EXERCISE REQUIREMENTS. Your answer should repeat every line of the records below in which the word "reports" appears.

EXERCISE DATA.
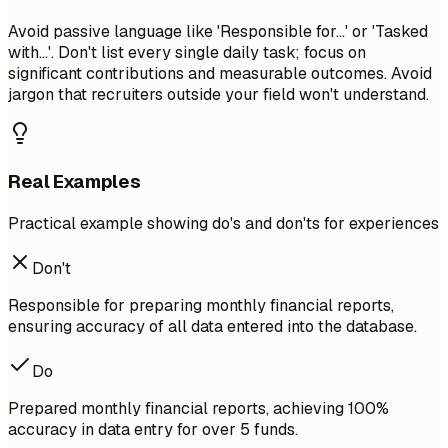
Avoid passive language like 'Responsible for...' or 'Tasked
with...'. Don't list every single daily task; focus on
significant contributions and measurable outcomes. Avoid
jargon that recruiters outside your field won't understand.
Real Examples
Practical example showing do's and don'ts for experiences
Don't
Responsible for preparing monthly financial reports,
ensuring accuracy of all data entered into the database.
Do
Prepared monthly financial reports, achieving 100%
accuracy in data entry for over 5 funds.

ANSWER TO THE PROBLEM.
Responsible for preparing monthly financial reports,
Prepared monthly financial reports, achieving 100%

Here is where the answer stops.